Doch Samantha Leeds hatte, wie es aussah, mit dem zweifelhaften Ruhm nicht leben können. Sie hatte die Sendung aufgegeben, dem Radiosender den Rücken gekehrt und sich als Psychologin niedergelassen. Und vor einem halben Jahr war sie von ihren Exkollegen aus Houston nach New Orleans gelockt worden.
Ty nahm einen Schluck von seinem Drink. Zerbiss ein Stück Eis zwischen den Zähnen.
Er erinnerte sich deutlich an alles, was Annie Seger betraf. Er war als einer der Ersten in ihrem Elternhaus eingetroffen und hatte miterlebt, wie ihre gesamte Familie mit einem Schlag zerstört worden war.
Annie war ein hübsches Mädchen gewesen, mit ein paar Sommersprossen auf der Nase, kurzem rötlichem Haar und blitzenden blaugrünen Augen.
Ein unnützer Tod.
Eine Schande.
Ty ging, seinen Drink in der Hand, nach draußen und lauschte dem Plätschern der Wellen am Anleger. Sasquatch folgte ihm und trottete, die Nase im Wind, von der Veranda hinunter in den Garten, wo er an einer stattlichen immergrünen Eiche sein Bein hob.
Während der Hund zwischen den Bäumen hindurchtrabte und am Boden schnupperte, zirpten Grillen, und ein einsamer Frosch quakte. Ty blickte zur Strahlender Engel hinüber, die mit gerefften Segeln sanft am Dock schaukelte. Irgendwo in der Ferne heulte gedämpft eine Sirene. Am Horizont zeigte sich das erste graue Licht des anbrechenden Morgens.

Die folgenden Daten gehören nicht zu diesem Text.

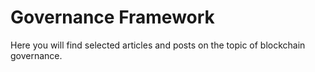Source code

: # Governance Framework

Here you will find selected articles and posts on the topic of blockchain governance.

Ty dachte an Samantha Leeds, die nur eine Viertelmeile weit von ihm entfernt war.
Eine schöne Frau.
Eine intelligente Frau.
Eine verdammt faszinierende Frau.
Eine Frau, mit der er gern immer und immer wieder schlafen würde. Während er sich selbst einen Idioten nannte, stellte er sich vor, wie es wäre, mit ihr ins Bett zu gehen, ihren schweren Atem zu hören oder ihre Haut, weich wie Seide, an seinem Körper zu spüren.
Kein Zweifel, sie ging ihm unter die Haut.
Und er ließ es zu.
Was ein kolossaler Fehler war.
Er leerte sein Glas und pfiff, schon auf dem Weg ins Haus, seinen alten Schäferhund herbei.
Das Letzte, das Allerletzte, was er sich erlauben konnte, war, sein Ziel aus den Augen zu verlieren, seine Objektivität aufzugeben. Er hatte sich etwas geschworen, und niemand, schon gar nicht die Radiopsychologin, die seine Cousine in ihrer Not angerufen hatte, würde ihn aufhalten können.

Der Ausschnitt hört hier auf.